Porque los poderes reales del mundo que lo dominan son inasibles. Son inmunes a las leyes, carecen de las propiedades de los mecanismos, más bien los órganos dotados de la sensibilidad y humanismo que hacen posibles los cambios, y mucho menos los que harían posibles los cambios enérgicos y casi súbitos requeridos por las condiciones medioambientales y climáticas perdidas. Pero la psicología profunda nos revela que hay acciones aparentemente racionales del hombre que están gobernadas en realidad por fuerzas que él mismo ignora o que están ligadas a un simbolismo absolutamente ajeno a la lógica corriente. No se puede detener el holocausto. Creo que hemos llegado al punto de no retorno. Aunque de pronto todos los gobiernos del mundo adoptasen acuerdos para reducir drásticamente la producción de objetos superfluos (y superfluo en este contexto extremo sería todo lo que no es indispensable para la vida), y no sólo los gases nocivos, aunque súbitamente dejasen de fabricarse, en el hipotético proceso regenerador a partir de ahí de las condiciones de equilibrio de la biosfera de las que se supone partimos y hacia las que desearíamos dirigirnos, haría acto de presencia, primero el principio de incertidumbre de Heisenberg, luego la ausencia de la «lógica» corriente inaplicable a los hechos de la Naturaleza, y luego, el impredecible número de décadas o centurias a priori necesarias para intentar restablecer las condiciones anteriores al desastre.
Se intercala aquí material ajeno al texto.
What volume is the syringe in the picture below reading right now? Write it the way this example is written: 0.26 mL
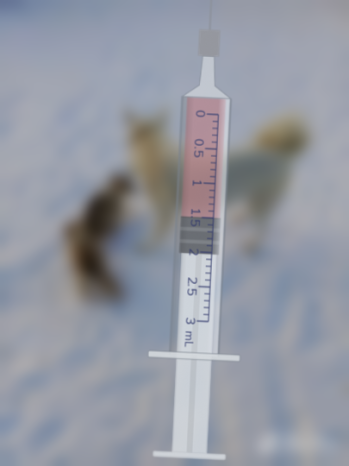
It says 1.5 mL
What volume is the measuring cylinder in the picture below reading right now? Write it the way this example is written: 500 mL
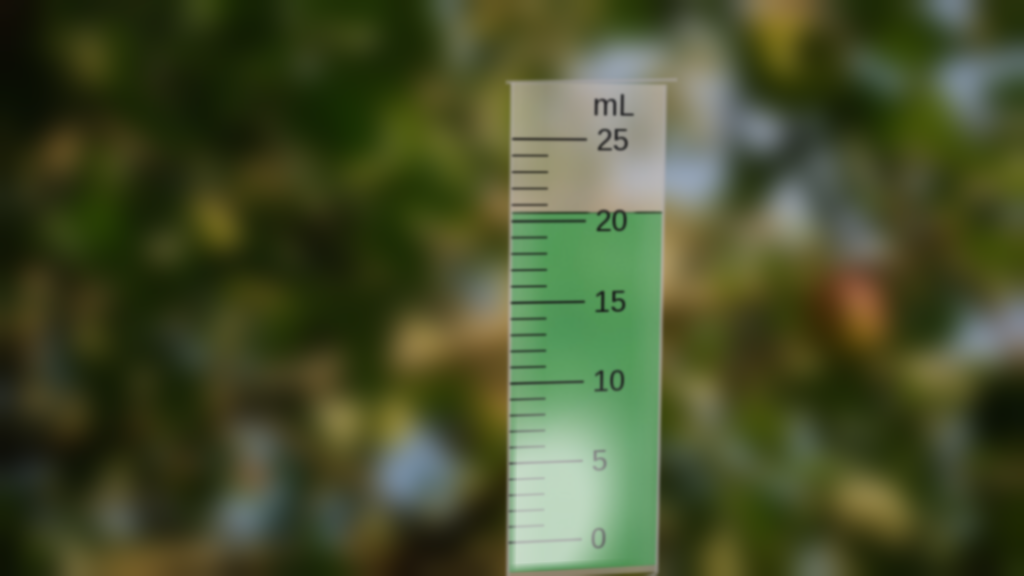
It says 20.5 mL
De modo que el llamamiento a la sensatez que hagamos Montes de Oca y yo y todos los ya apuntados y que quieran apuntarse a quienes en apariencia la han perdido por la obsesión de suministrarse y suministrar beneficios a unos cuantos a cualquier precio, son resueltamente inútiles. Está demostrada la inutilidad de antemano. Por la respuesta ya expresa de los mandatarios negacionistas y por el resultado inoperante de los mandatarios que no siéndolo, no pueden hacer nada frente a ellos y sólo pueden lucir su buena voluntad. Porque los llamados a cambiar de paradigma, a renunciar al paradigma de la ganancia como única y legítima aspiración del ser humano, están a su vez dominados por esas fuerzas que ignoran. Están atenazados o abducidos por el fatalismo de esa parte atroz de la condición humana. Hay dos clases de depravación: elegir lo que impide o destruye nuestra existencia y organizar la sociedad por la ley de más fuerte porque es la que rige en la Naturaleza. Por ésta se guían los dominadores. Y los dominadores, ya lo sabemos, son los capitalistas, los mayores enemigos del capitalismo, ahora envalentonados por el neoliberalismo y resueltos a privatizar el aire que respiramos. La resistencia a su dominación en el mundo, es la que es, pero demasiado débil comparada con su fuerza y su determinación. Pues la fuerza del dinero y de las finanzas con la que cuentan es abstracta, transversal y se extiende subterráneamente por todas las naciones. Y como esto es así, nada puede cambiar… a menos que la Humanidad sin tapujos les declare urbi et orbe la guerra. Por lo menos la guerra a su falta de conciencia y a esa ambición…
Jaime Richart, Antropólogo y jurista.